-- WHAT TO PRODUCE --
Scan the records below for the string "pixels" and return every line where it appears.

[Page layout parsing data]

----------

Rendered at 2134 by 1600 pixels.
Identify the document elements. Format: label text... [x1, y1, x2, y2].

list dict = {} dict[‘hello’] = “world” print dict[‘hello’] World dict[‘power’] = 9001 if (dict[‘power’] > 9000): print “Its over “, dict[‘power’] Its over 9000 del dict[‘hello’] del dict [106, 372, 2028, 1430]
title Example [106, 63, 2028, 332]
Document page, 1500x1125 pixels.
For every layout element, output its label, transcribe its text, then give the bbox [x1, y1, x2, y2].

----------

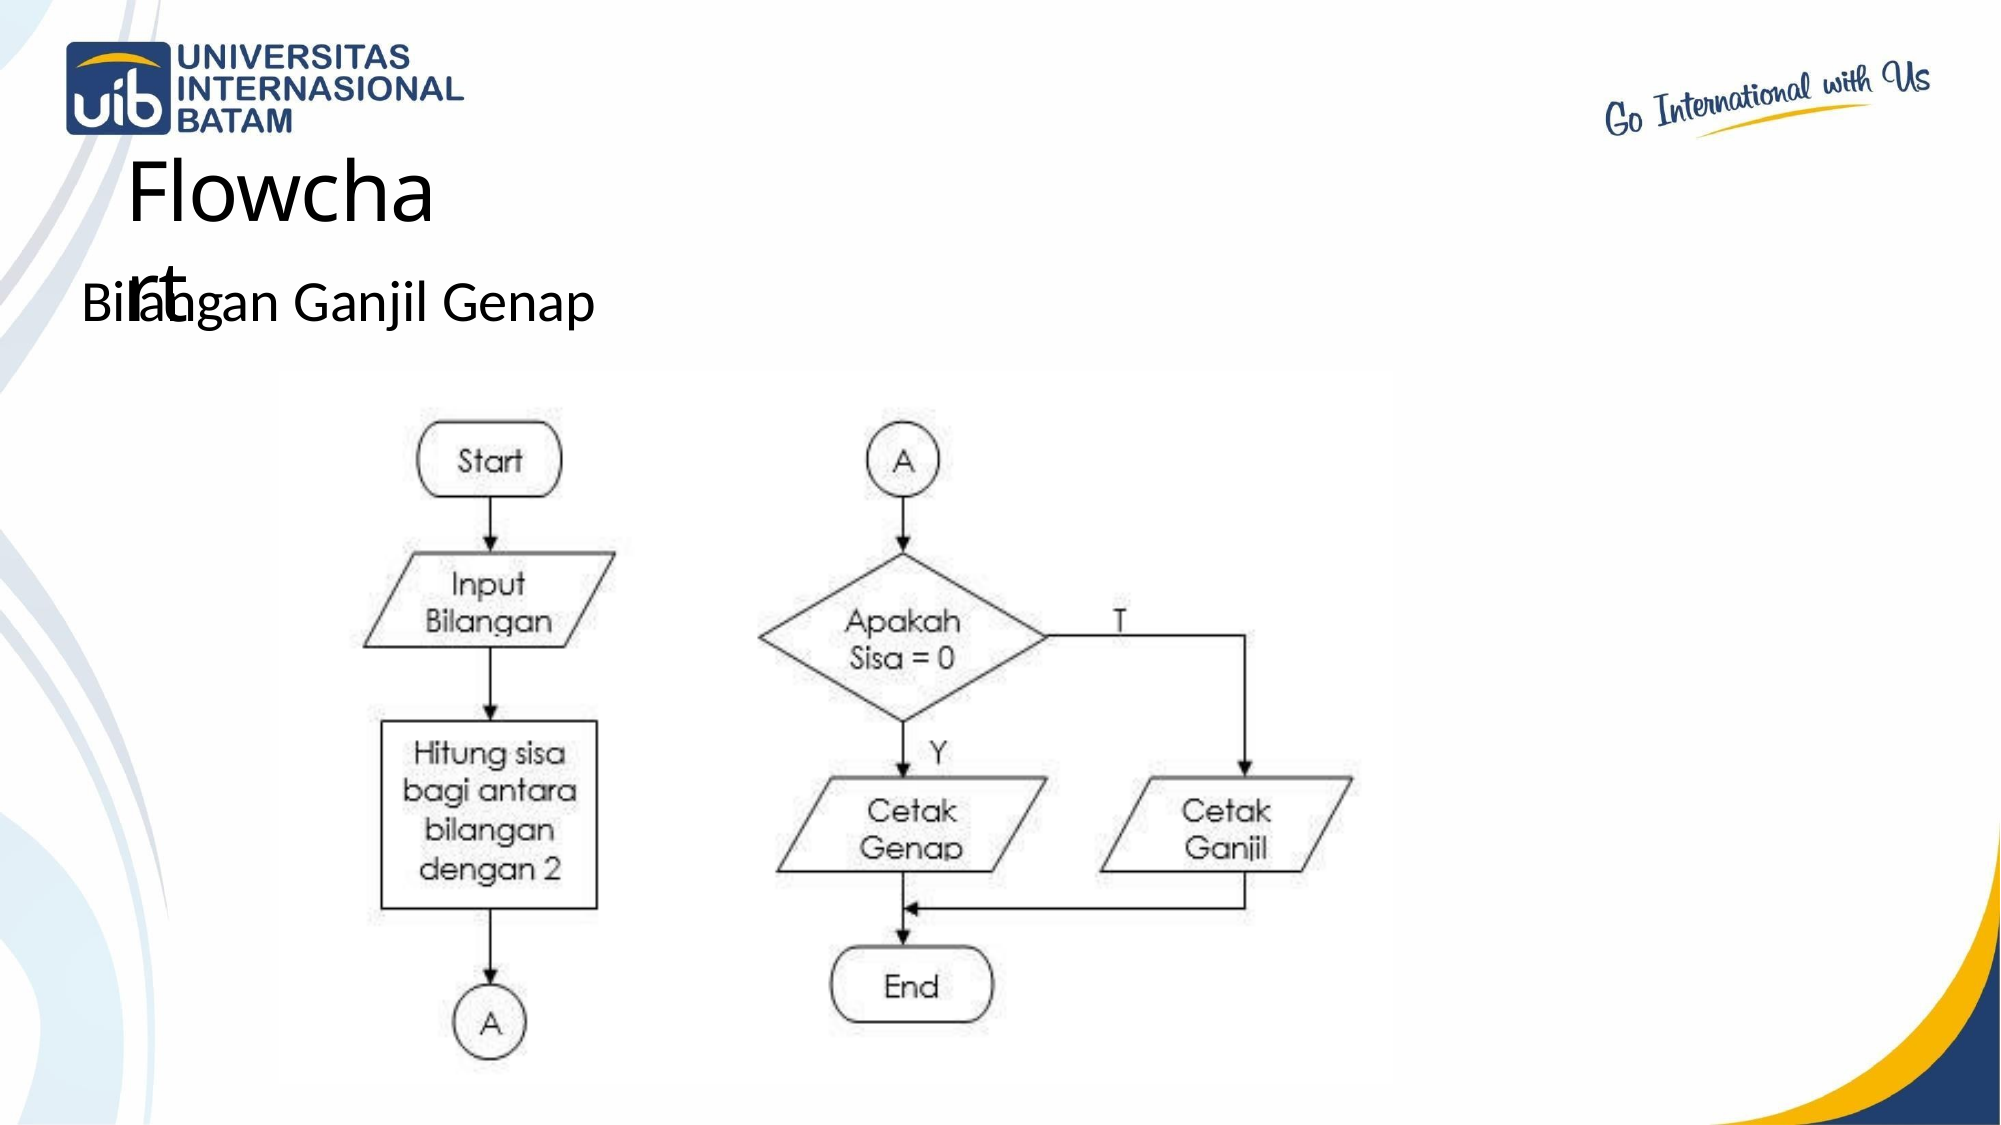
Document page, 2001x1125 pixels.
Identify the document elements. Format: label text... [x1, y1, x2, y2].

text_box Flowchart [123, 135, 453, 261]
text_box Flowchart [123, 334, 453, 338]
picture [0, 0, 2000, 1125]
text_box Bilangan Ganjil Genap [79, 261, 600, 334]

----------

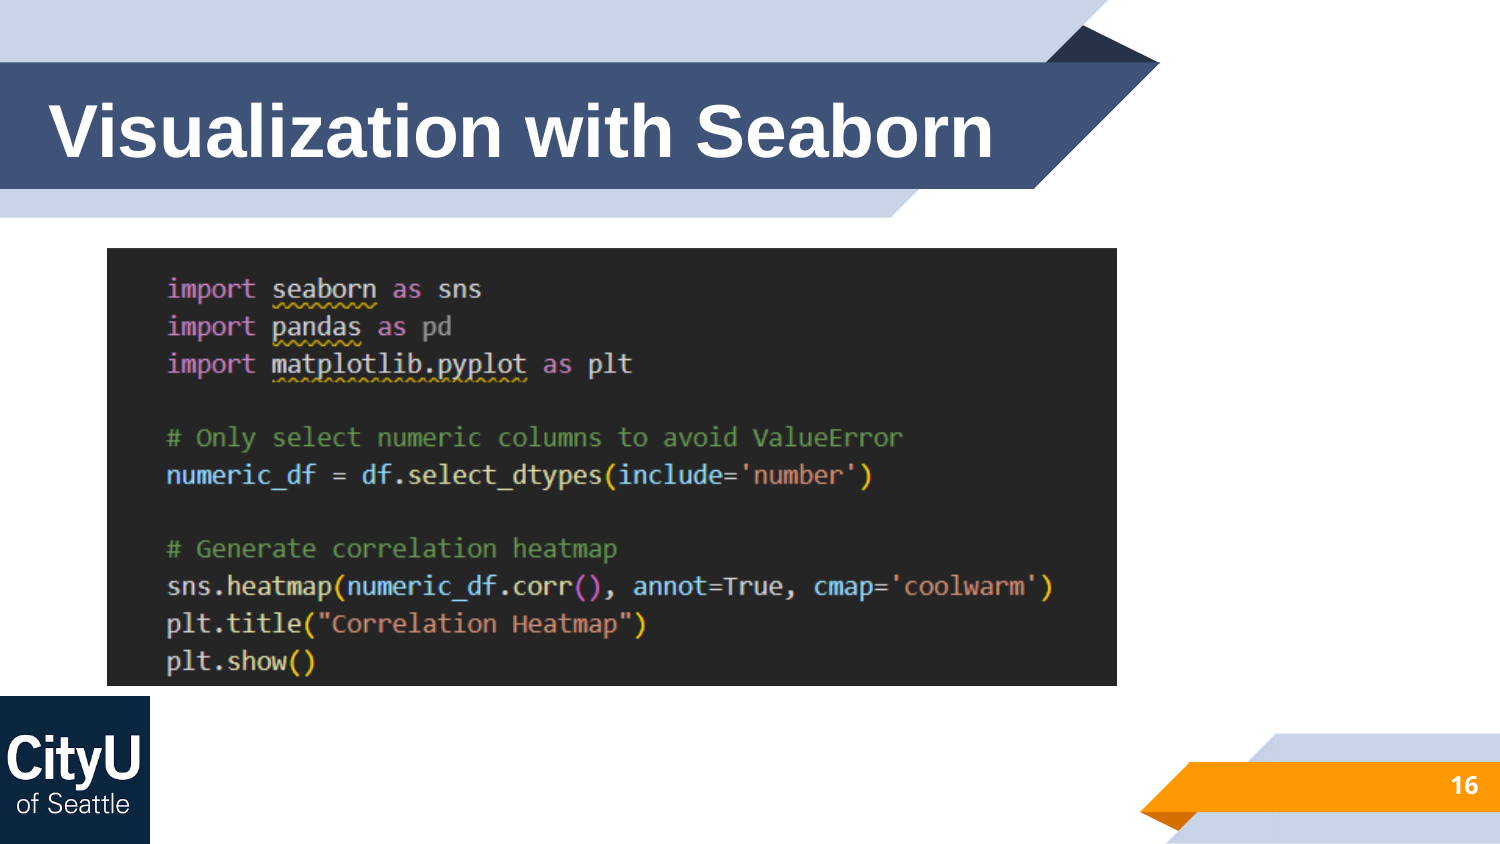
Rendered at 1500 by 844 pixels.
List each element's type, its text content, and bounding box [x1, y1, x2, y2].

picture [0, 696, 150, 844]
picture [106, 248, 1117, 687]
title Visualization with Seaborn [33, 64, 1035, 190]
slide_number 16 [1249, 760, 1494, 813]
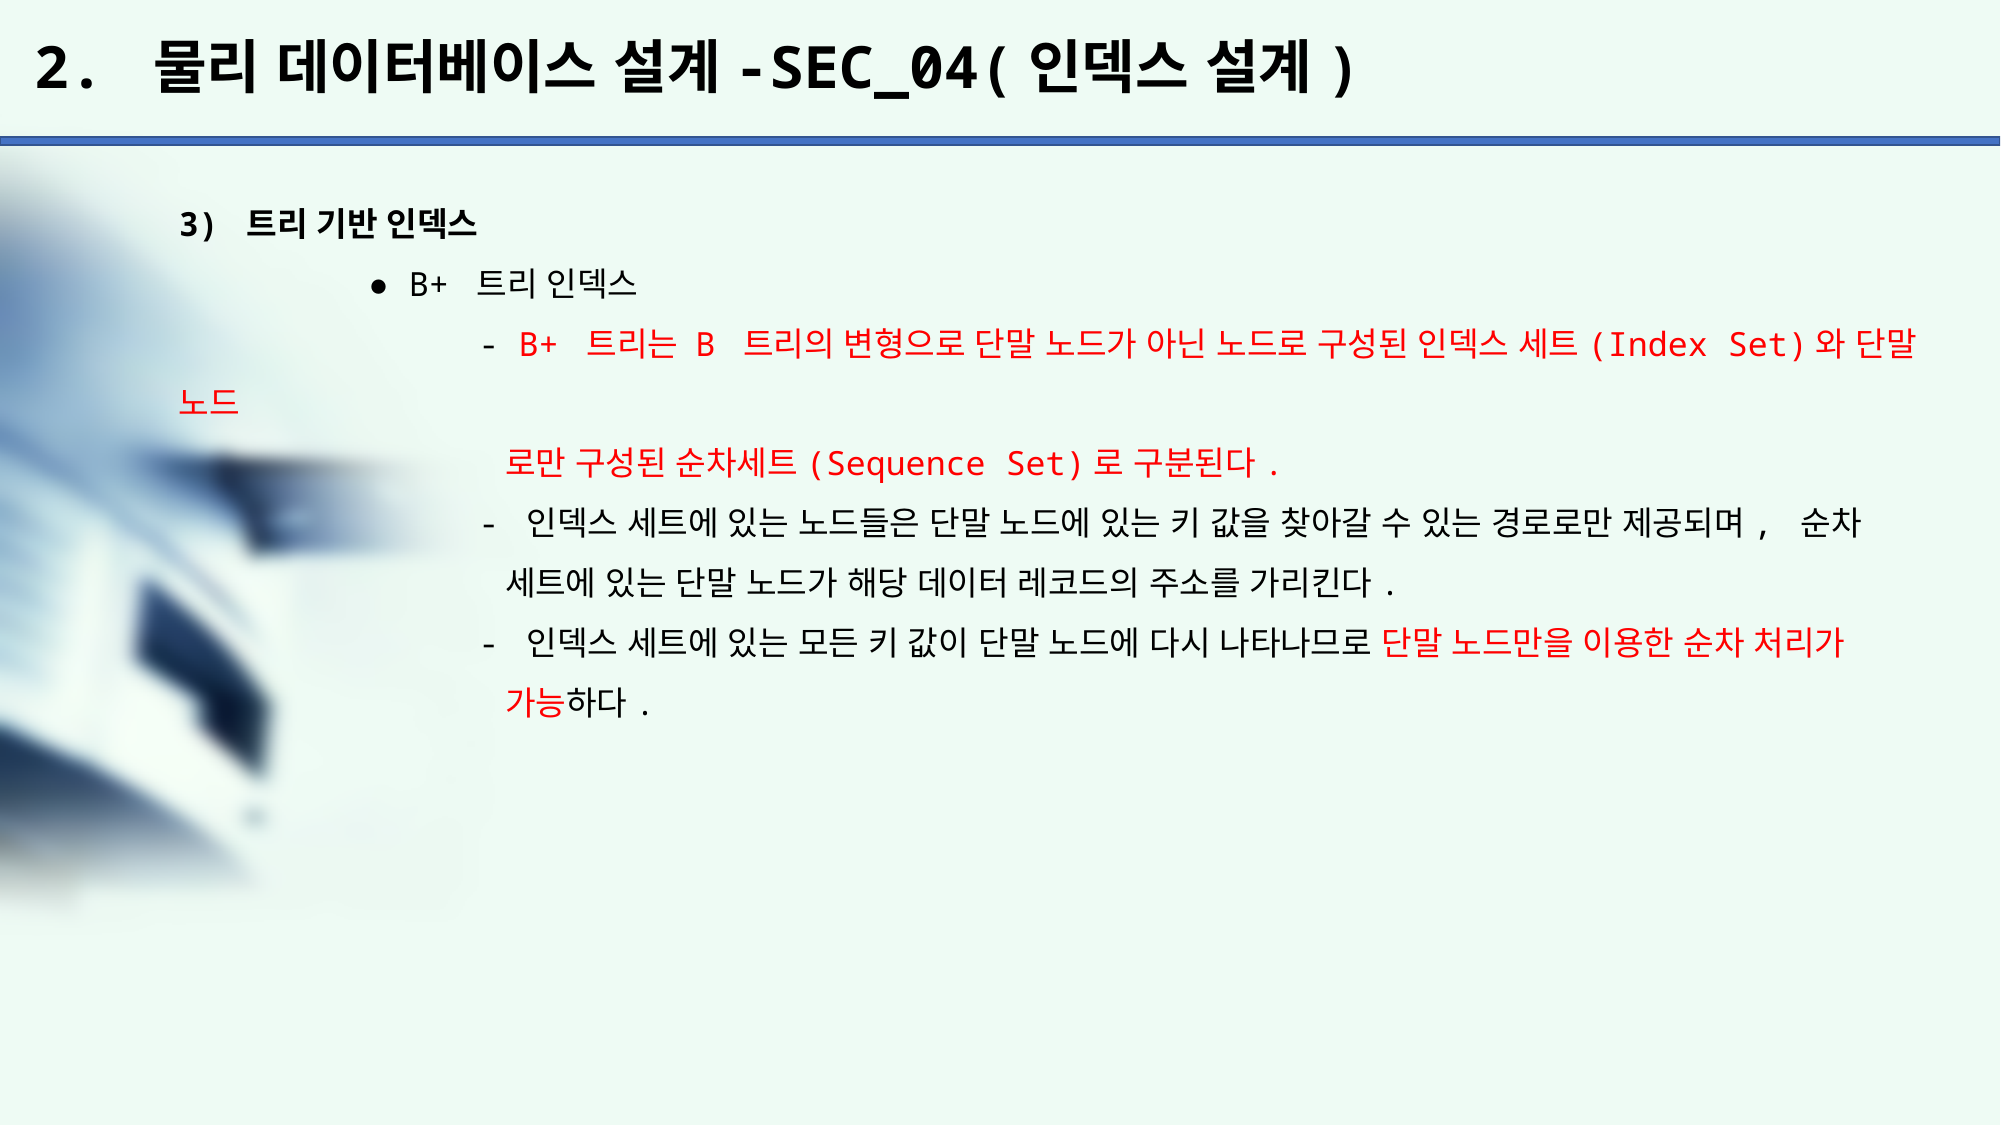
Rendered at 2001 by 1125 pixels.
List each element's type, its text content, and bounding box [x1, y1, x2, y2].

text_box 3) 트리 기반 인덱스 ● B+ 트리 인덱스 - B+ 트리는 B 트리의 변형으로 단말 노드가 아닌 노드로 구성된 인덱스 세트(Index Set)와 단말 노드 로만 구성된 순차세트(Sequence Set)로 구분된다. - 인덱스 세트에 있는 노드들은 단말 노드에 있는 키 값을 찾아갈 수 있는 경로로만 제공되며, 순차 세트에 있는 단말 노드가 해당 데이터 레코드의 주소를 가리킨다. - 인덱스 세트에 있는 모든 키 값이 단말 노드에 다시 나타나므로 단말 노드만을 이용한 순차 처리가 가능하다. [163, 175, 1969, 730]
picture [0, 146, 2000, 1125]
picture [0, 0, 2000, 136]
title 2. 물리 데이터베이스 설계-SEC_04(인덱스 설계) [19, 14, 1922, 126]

----------

-- SOLUTION FOR THIS TASK --
Rendered at 2134 by 1600 pixels.
Document page, 1500x1125 pixels.
Document page, 2001x1125 pixels.
Rendered at 1500 by 844 pixels.
Rendered at 2001 by 1125 pixels.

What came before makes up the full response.